**Instructions to follow**
Give the entries again exactly. Skip the pictures.

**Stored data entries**
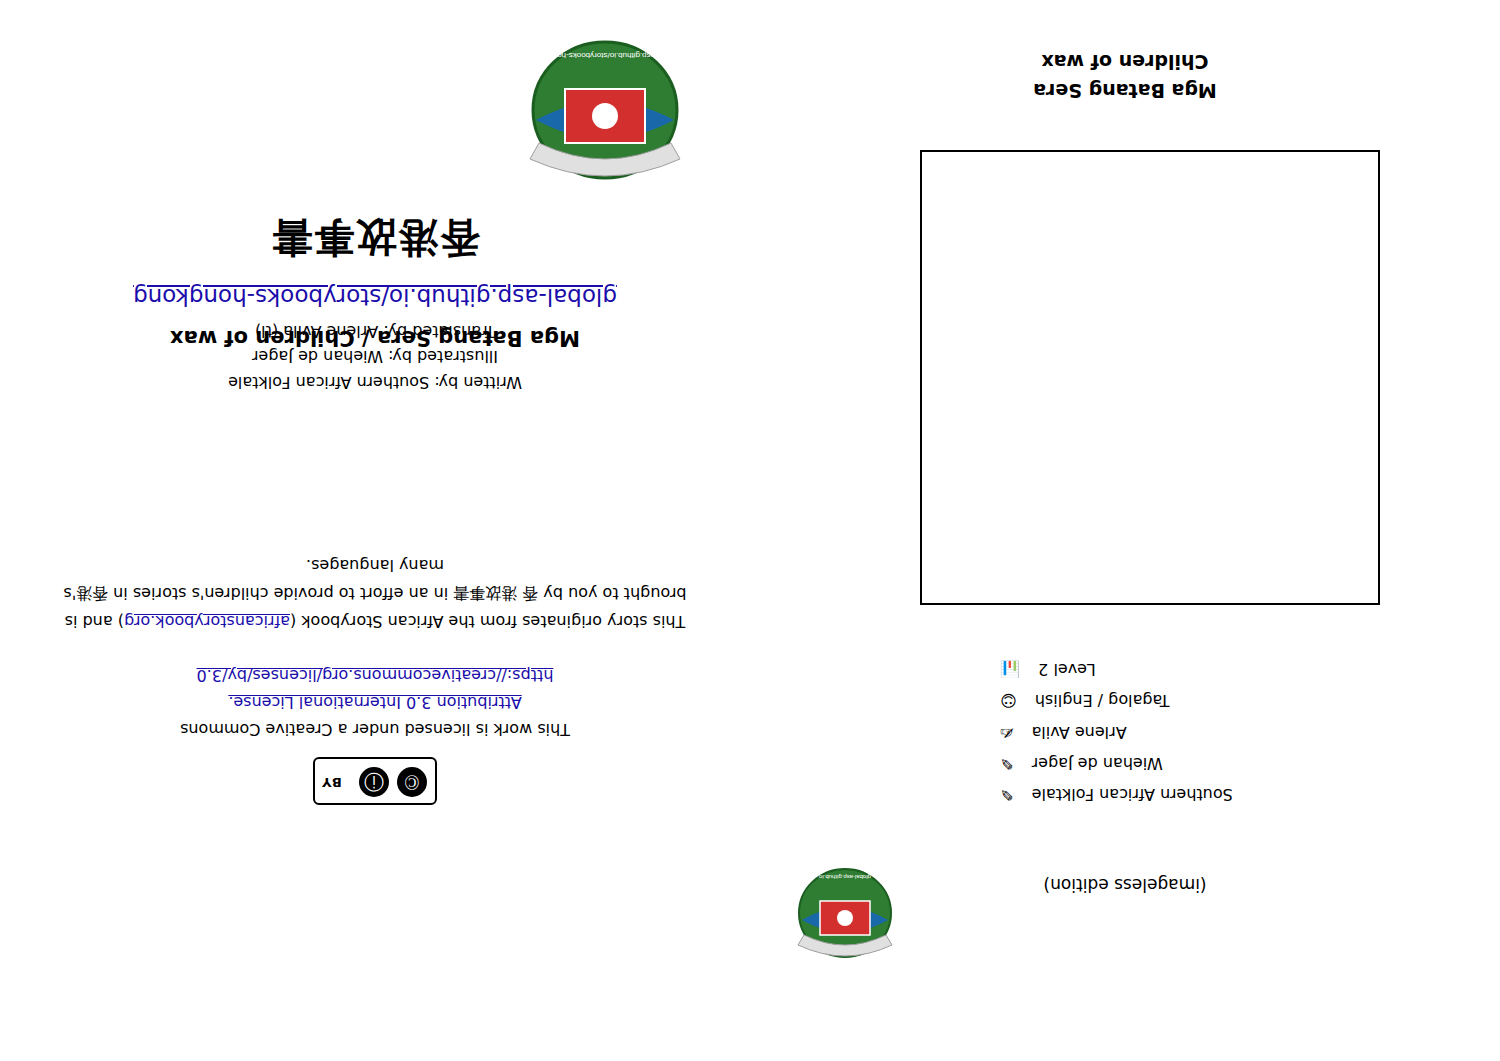global-asp.github.io
(imageless edition)
Southern African Folktale ✎
Wiehan de Jager ✎
Arlene Avila ✍
Tagalog / English ☺
Level 2 📊
Mga Batang Sera
Children of wax
© ⓘ BY
This work is licensed under a Creative Commons
Attribution 3.0 International License.
https://creativecommons.org/licenses/by/3.0
This story originates from the African Storybook (africanstorybook.org) and is brought to you by 香 港故事書 in an effort to provide children's stories in 香港's many languages.
Written by: Southern African Folktale
Illustrated by: Wiehan de Jager
Translated by: Arlene Avila (tl)
Mga Batang Sera / Children of wax
global-asp.github.io/storybooks-hongkong
香港故事書
global-asp.github.io/storybooks-hongkong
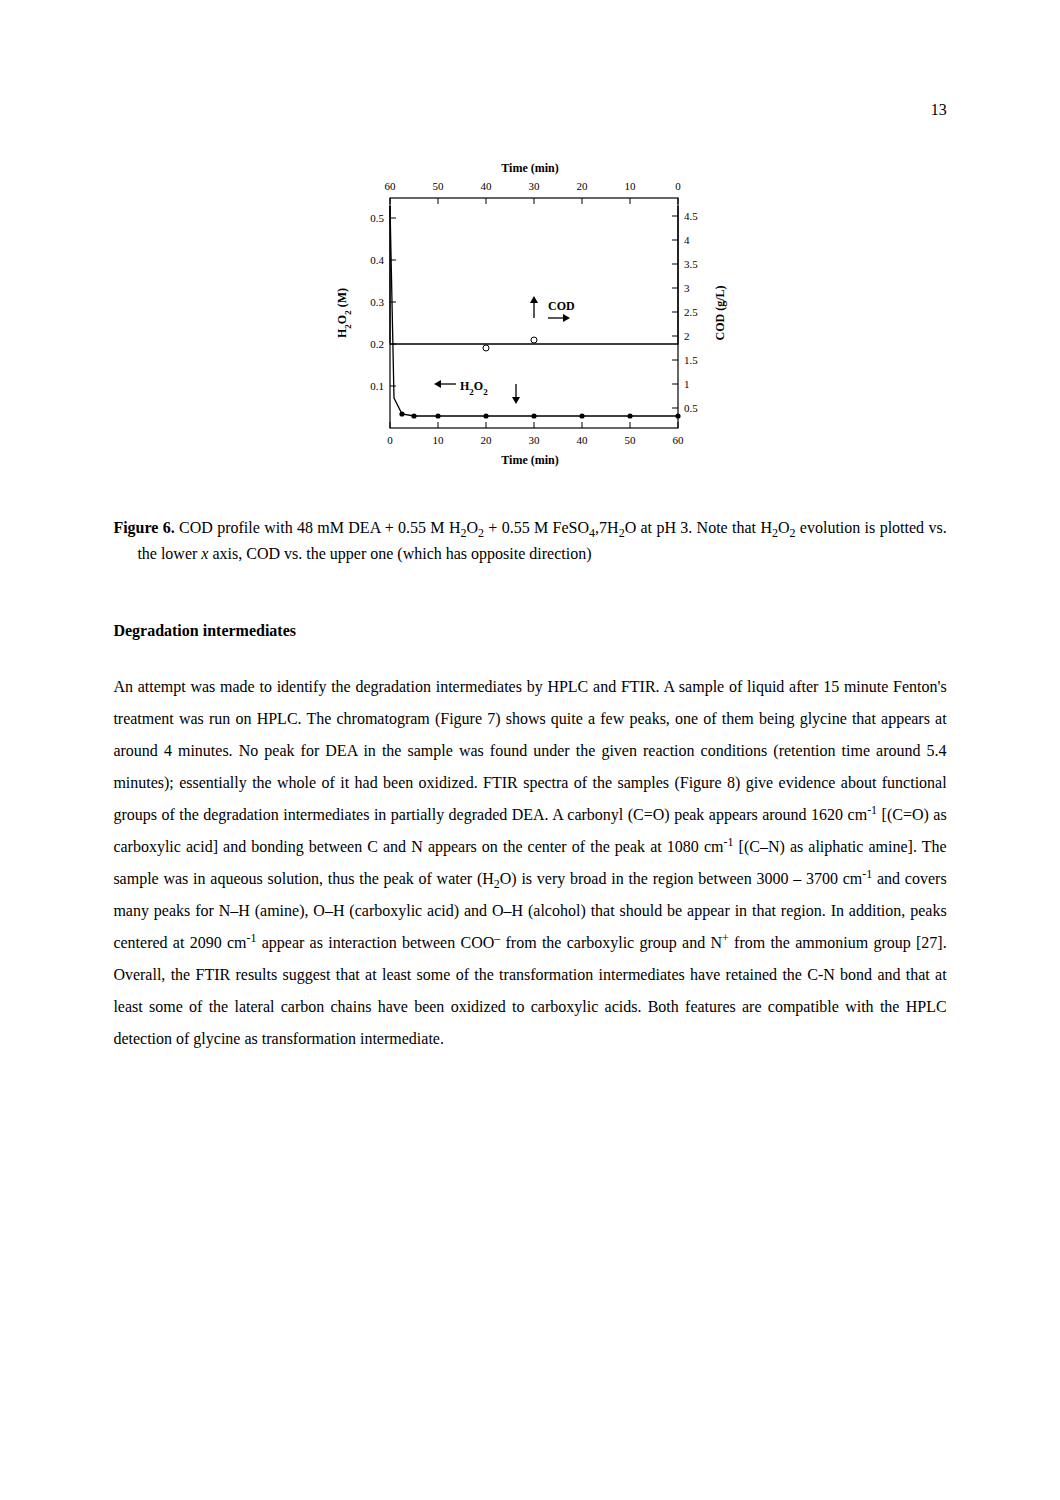13
Time (min) 60 50 40 30 20 10 0 0 10 20 30 40 50 60 Time (min) 0.5 0.4 0.3 0.2 0.1 H2O2 (M) 4.5 4 3.5 3 2.5 2 1.5 1 0.5 COD (g/L) COD H2O2
Figure 6. COD profile with 48 mM DEA + 0.55 M H2O2 + 0.55 M FeSO4,7H2O at pH 3. Note that H2O2 evolution is plotted vs. the lower x axis, COD vs. the upper one (which has opposite direction)
Degradation intermediates
An attempt was made to identify the degradation intermediates by HPLC and FTIR. A sample of liquid after 15 minute Fenton's treatment was run on HPLC. The chromatogram (Figure 7) shows quite a few peaks, one of them being glycine that appears at around 4 minutes. No peak for DEA in the sample was found under the given reaction conditions (retention time around 5.4 minutes); essentially the whole of it had been oxidized. FTIR spectra of the samples (Figure 8) give evidence about functional groups of the degradation intermediates in partially degraded DEA. A carbonyl (C=O) peak appears around 1620 cm-1 [(C=O) as carboxylic acid] and bonding between C and N appears on the center of the peak at 1080 cm-1 [(C–N) as aliphatic amine]. The sample was in aqueous solution, thus the peak of water (H2O) is very broad in the region between 3000 – 3700 cm-1 and covers many peaks for N–H (amine), O–H (carboxylic acid) and O–H (alcohol) that should be appear in that region. In addition, peaks centered at 2090 cm-1 appear as interaction between COO– from the carboxylic group and N+ from the ammonium group [27]. Overall, the FTIR results suggest that at least some of the transformation intermediates have retained the C-N bond and that at least some of the lateral carbon chains have been oxidized to carboxylic acids. Both features are compatible with the HPLC detection of glycine as transformation intermediate.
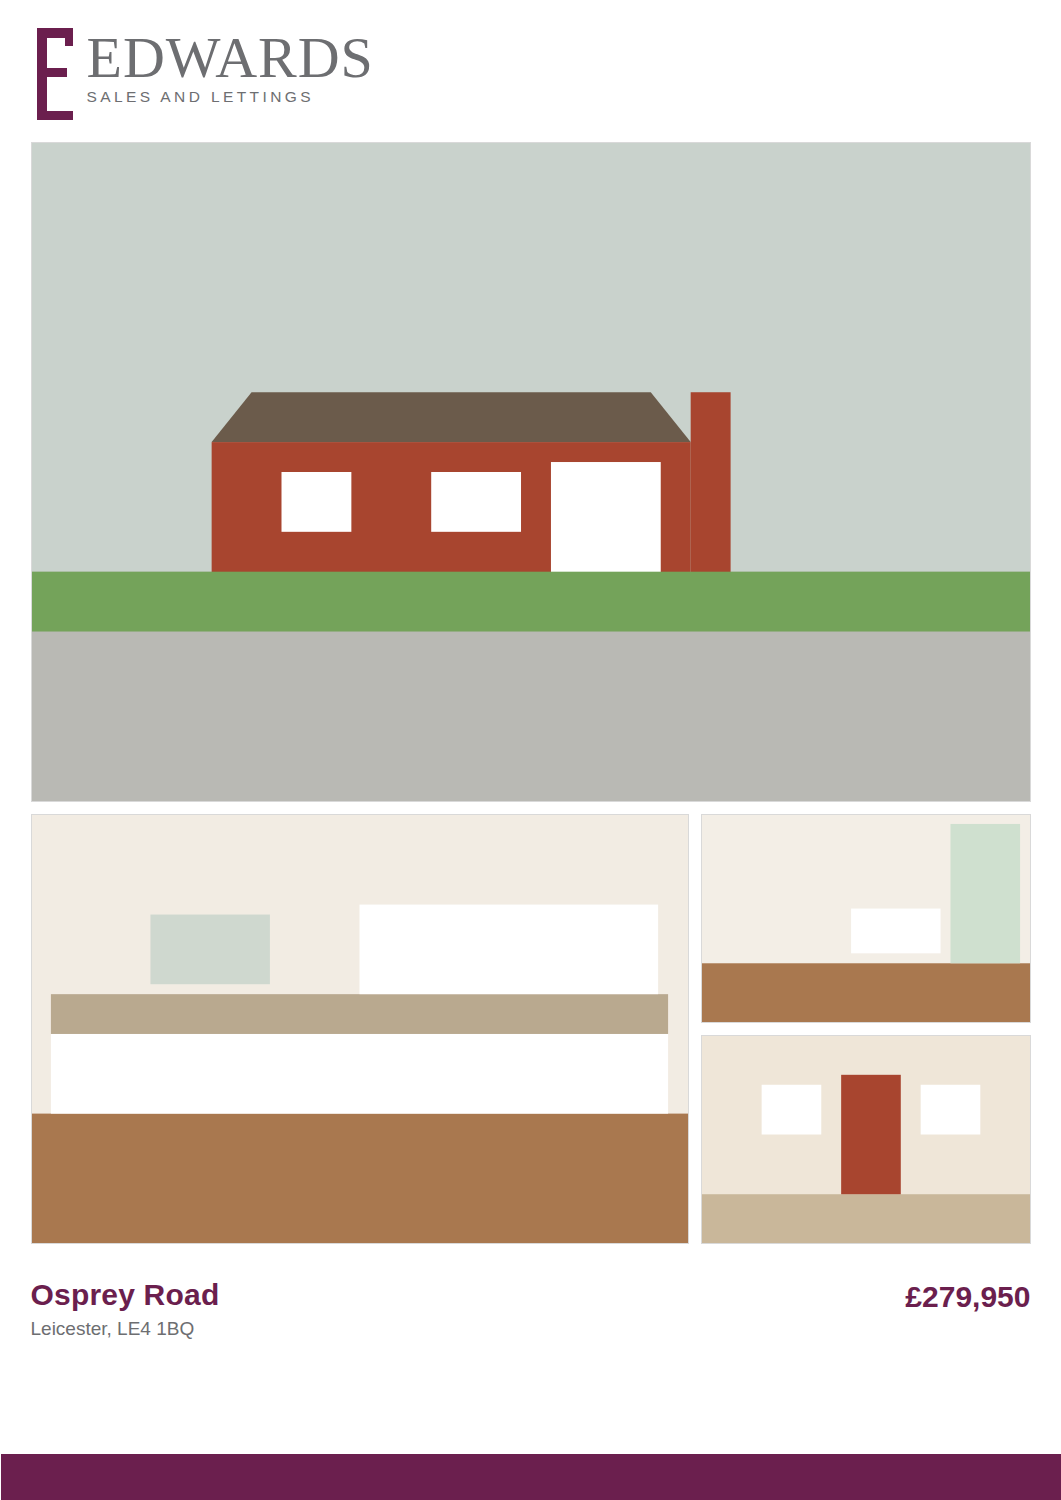EDWARDS SALES AND LETTINGS
Osprey Road
Leicester, LE4 1BQ
£279,950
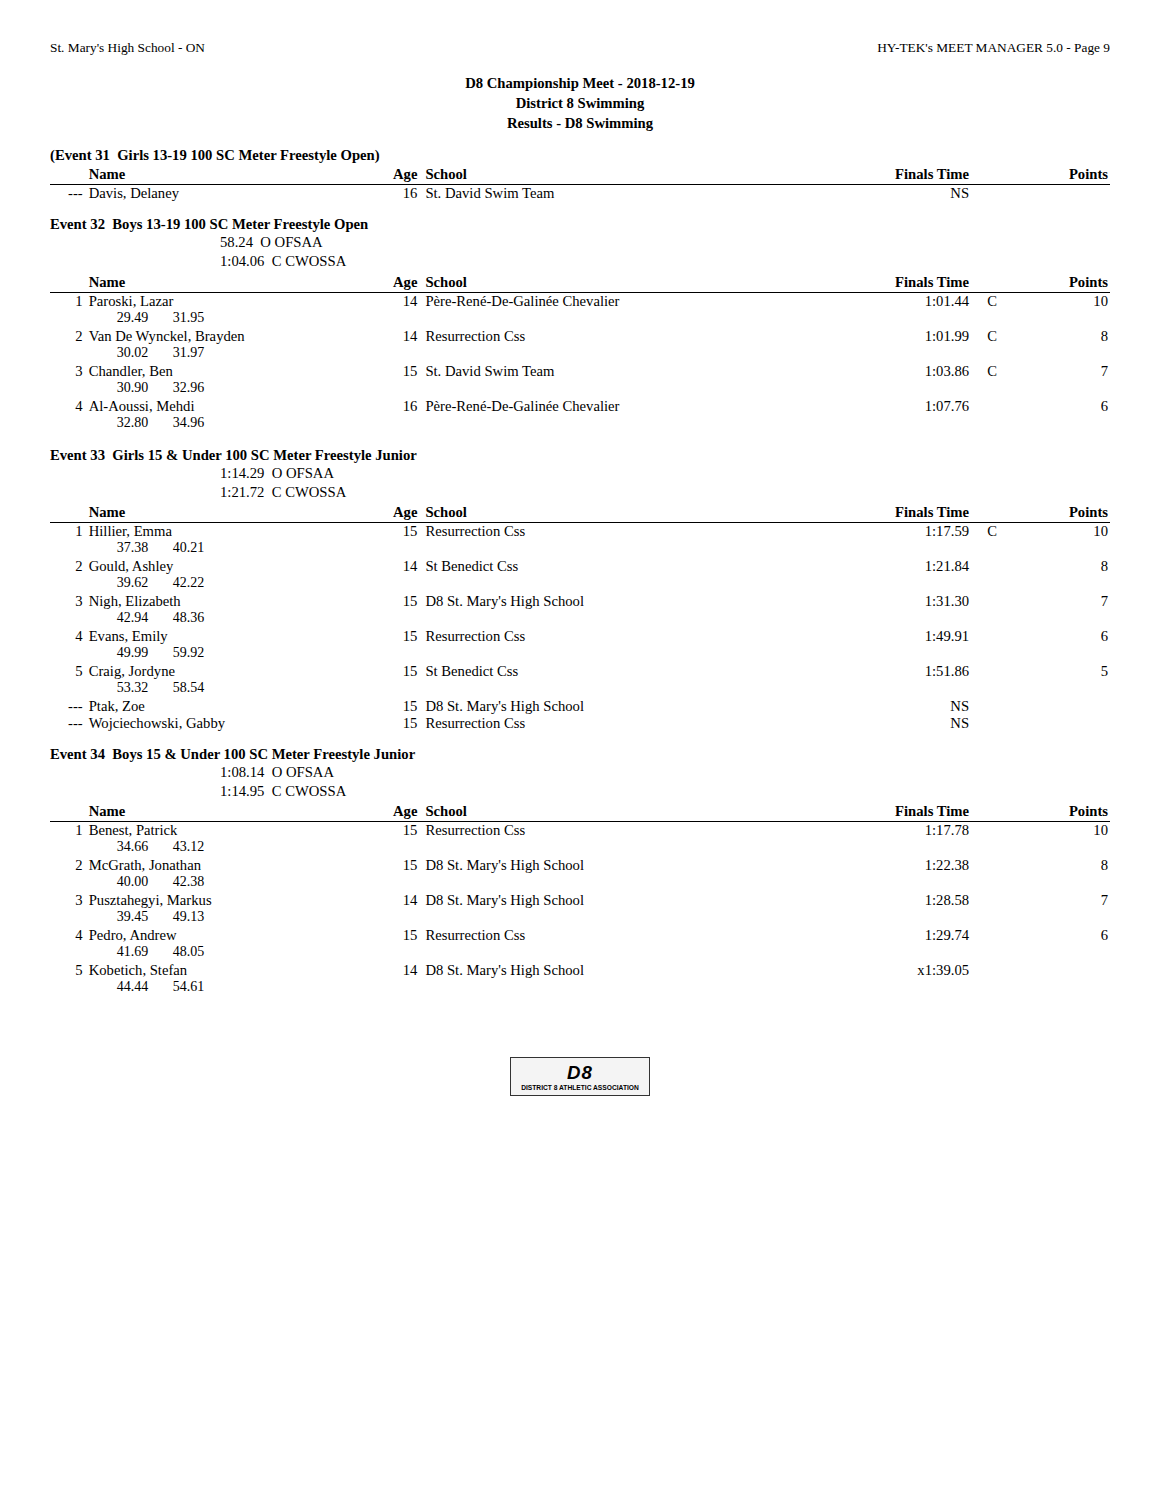St. Mary's High School - ON
HY-TEK's MEET MANAGER 5.0 - Page 9
D8 Championship Meet - 2018-12-19
District 8 Swimming
Results - D8 Swimming
(Event 31 Girls 13-19 100 SC Meter Freestyle Open)
| | Name | Age | School | Finals Time | | Points |
| --- | --- | --- | --- | --- | --- | --- |
| --- | Davis, Delaney | 16 | St. David Swim Team | NS | | |
Event 32 Boys 13-19 100 SC Meter Freestyle Open
58.24 O OFSAA
1:04.06 C CWOSSA
| | Name | Age | School | Finals Time | | Points |
| --- | --- | --- | --- | --- | --- | --- |
| 1 | Paroski, Lazar | 14 | Père-René-De-Galinée Chevalier | 1:01.44 | C | 10 |
| | 29.49 31.95 | |
| 2 | Van De Wynckel, Brayden | 14 | Resurrection Css | 1:01.99 | C | 8 |
| | 30.02 31.97 | |
| 3 | Chandler, Ben | 15 | St. David Swim Team | 1:03.86 | C | 7 |
| | 30.90 32.96 | |
| 4 | Al-Aoussi, Mehdi | 16 | Père-René-De-Galinée Chevalier | 1:07.76 | | 6 |
| | 32.80 34.96 | |
Event 33 Girls 15 & Under 100 SC Meter Freestyle Junior
1:14.29 O OFSAA
1:21.72 C CWOSSA
| | Name | Age | School | Finals Time | | Points |
| --- | --- | --- | --- | --- | --- | --- |
| 1 | Hillier, Emma | 15 | Resurrection Css | 1:17.59 | C | 10 |
| | 37.38 40.21 | |
| 2 | Gould, Ashley | 14 | St Benedict Css | 1:21.84 | | 8 |
| | 39.62 42.22 | |
| 3 | Nigh, Elizabeth | 15 | D8 St. Mary's High School | 1:31.30 | | 7 |
| | 42.94 48.36 | |
| 4 | Evans, Emily | 15 | Resurrection Css | 1:49.91 | | 6 |
| | 49.99 59.92 | |
| 5 | Craig, Jordyne | 15 | St Benedict Css | 1:51.86 | | 5 |
| | 53.32 58.54 | |
| --- | Ptak, Zoe | 15 | D8 St. Mary's High School | NS | | |
| --- | Wojciechowski, Gabby | 15 | Resurrection Css | NS | | |
Event 34 Boys 15 & Under 100 SC Meter Freestyle Junior
1:08.14 O OFSAA
1:14.95 C CWOSSA
| | Name | Age | School | Finals Time | | Points |
| --- | --- | --- | --- | --- | --- | --- |
| 1 | Benest, Patrick | 15 | Resurrection Css | 1:17.78 | | 10 |
| | 34.66 43.12 | |
| 2 | McGrath, Jonathan | 15 | D8 St. Mary's High School | 1:22.38 | | 8 |
| | 40.00 42.38 | |
| 3 | Pusztahegyi, Markus | 14 | D8 St. Mary's High School | 1:28.58 | | 7 |
| | 39.45 49.13 | |
| 4 | Pedro, Andrew | 15 | Resurrection Css | 1:29.74 | | 6 |
| | 41.69 48.05 | |
| 5 | Kobetich, Stefan | 14 | D8 St. Mary's High School | x1:39.05 | | |
| | 44.44 54.61 | |
D8 DISTRICT 8 ATHLETIC ASSOCIATION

**Result below**
global-asp.github.io
(imageless edition)
Southern African Folktale ✎
Wiehan de Jager ✎
Arlene Avila ✍
Tagalog / English ☺
Level 2 📊
Mga Batang Sera
Children of wax
© ⓘ BY
This work is licensed under a Creative Commons
Attribution 3.0 International License.
https://creativecommons.org/licenses/by/3.0
This story originates from the African Storybook (africanstorybook.org) and is brought to you by 香 港故事書 in an effort to provide children's stories in 香港's many languages.
Written by: Southern African Folktale
Illustrated by: Wiehan de Jager
Translated by: Arlene Avila (tl)
Mga Batang Sera / Children of wax
global-asp.github.io/storybooks-hongkong
香港故事書
global-asp.github.io/storybooks-hongkong
13
Time (min) 60 50 40 30 20 10 0 0 10 20 30 40 50 60 Time (min) 0.5 0.4 0.3 0.2 0.1 H2O2 (M) 4.5 4 3.5 3 2.5 2 1.5 1 0.5 COD (g/L) COD H2O2
Figure 6. COD profile with 48 mM DEA + 0.55 M H2O2 + 0.55 M FeSO4,7H2O at pH 3. Note that H2O2 evolution is plotted vs. the lower x axis, COD vs. the upper one (which has opposite direction)
Degradation intermediates
An attempt was made to identify the degradation intermediates by HPLC and FTIR. A sample of liquid after 15 minute Fenton's treatment was run on HPLC. The chromatogram (Figure 7) shows quite a few peaks, one of them being glycine that appears at around 4 minutes. No peak for DEA in the sample was found under the given reaction conditions (retention time around 5.4 minutes); essentially the whole of it had been oxidized. FTIR spectra of the samples (Figure 8) give evidence about functional groups of the degradation intermediates in partially degraded DEA. A carbonyl (C=O) peak appears around 1620 cm-1 [(C=O) as carboxylic acid] and bonding between C and N appears on the center of the peak at 1080 cm-1 [(C–N) as aliphatic amine]. The sample was in aqueous solution, thus the peak of water (H2O) is very broad in the region between 3000 – 3700 cm-1 and covers many peaks for N–H (amine), O–H (carboxylic acid) and O–H (alcohol) that should be appear in that region. In addition, peaks centered at 2090 cm-1 appear as interaction between COO– from the carboxylic group and N+ from the ammonium group [27]. Overall, the FTIR results suggest that at least some of the transformation intermediates have retained the C-N bond and that at least some of the lateral carbon chains have been oxidized to carboxylic acids. Both features are compatible with the HPLC detection of glycine as transformation intermediate.
EDWARDS SALES AND LETTINGS
Osprey Road
Leicester, LE4 1BQ
£279,950
St. Mary's High School - ON
HY-TEK's MEET MANAGER 5.0 - Page 9
D8 Championship Meet - 2018-12-19
District 8 Swimming
Results - D8 Swimming
(Event 31 Girls 13-19 100 SC Meter Freestyle Open)
| | Name | Age | School | Finals Time | | Points |
| --- | --- | --- | --- | --- | --- | --- |
| --- | Davis, Delaney | 16 | St. David Swim Team | NS | | |
Event 32 Boys 13-19 100 SC Meter Freestyle Open
58.24 O OFSAA
1:04.06 C CWOSSA
| | Name | Age | School | Finals Time | | Points |
| --- | --- | --- | --- | --- | --- | --- |
| 1 | Paroski, Lazar | 14 | Père-René-De-Galinée Chevalier | 1:01.44 | C | 10 |
| | 29.49 31.95 | |
| 2 | Van De Wynckel, Brayden | 14 | Resurrection Css | 1:01.99 | C | 8 |
| | 30.02 31.97 | |
| 3 | Chandler, Ben | 15 | St. David Swim Team | 1:03.86 | C | 7 |
| | 30.90 32.96 | |
| 4 | Al-Aoussi, Mehdi | 16 | Père-René-De-Galinée Chevalier | 1:07.76 | | 6 |
| | 32.80 34.96 | |
Event 33 Girls 15 & Under 100 SC Meter Freestyle Junior
1:14.29 O OFSAA
1:21.72 C CWOSSA
| | Name | Age | School | Finals Time | | Points |
| --- | --- | --- | --- | --- | --- | --- |
| 1 | Hillier, Emma | 15 | Resurrection Css | 1:17.59 | C | 10 |
| | 37.38 40.21 | |
| 2 | Gould, Ashley | 14 | St Benedict Css | 1:21.84 | | 8 |
| | 39.62 42.22 | |
| 3 | Nigh, Elizabeth | 15 | D8 St. Mary's High School | 1:31.30 | | 7 |
| | 42.94 48.36 | |
| 4 | Evans, Emily | 15 | Resurrection Css | 1:49.91 | | 6 |
| | 49.99 59.92 | |
| 5 | Craig, Jordyne | 15 | St Benedict Css | 1:51.86 | | 5 |
| | 53.32 58.54 | |
| --- | Ptak, Zoe | 15 | D8 St. Mary's High School | NS | | |
| --- | Wojciechowski, Gabby | 15 | Resurrection Css | NS | | |
Event 34 Boys 15 & Under 100 SC Meter Freestyle Junior
1:08.14 O OFSAA
1:14.95 C CWOSSA
| | Name | Age | School | Finals Time | | Points |
| --- | --- | --- | --- | --- | --- | --- |
| 1 | Benest, Patrick | 15 | Resurrection Css | 1:17.78 | | 10 |
| | 34.66 43.12 | |
| 2 | McGrath, Jonathan | 15 | D8 St. Mary's High School | 1:22.38 | | 8 |
| | 40.00 42.38 | |
| 3 | Pusztahegyi, Markus | 14 | D8 St. Mary's High School | 1:28.58 | | 7 |
| | 39.45 49.13 | |
| 4 | Pedro, Andrew | 15 | Resurrection Css | 1:29.74 | | 6 |
| | 41.69 48.05 | |
| 5 | Kobetich, Stefan | 14 | D8 St. Mary's High School | x1:39.05 | | |
| | 44.44 54.61 | |
D8 DISTRICT 8 ATHLETIC ASSOCIATION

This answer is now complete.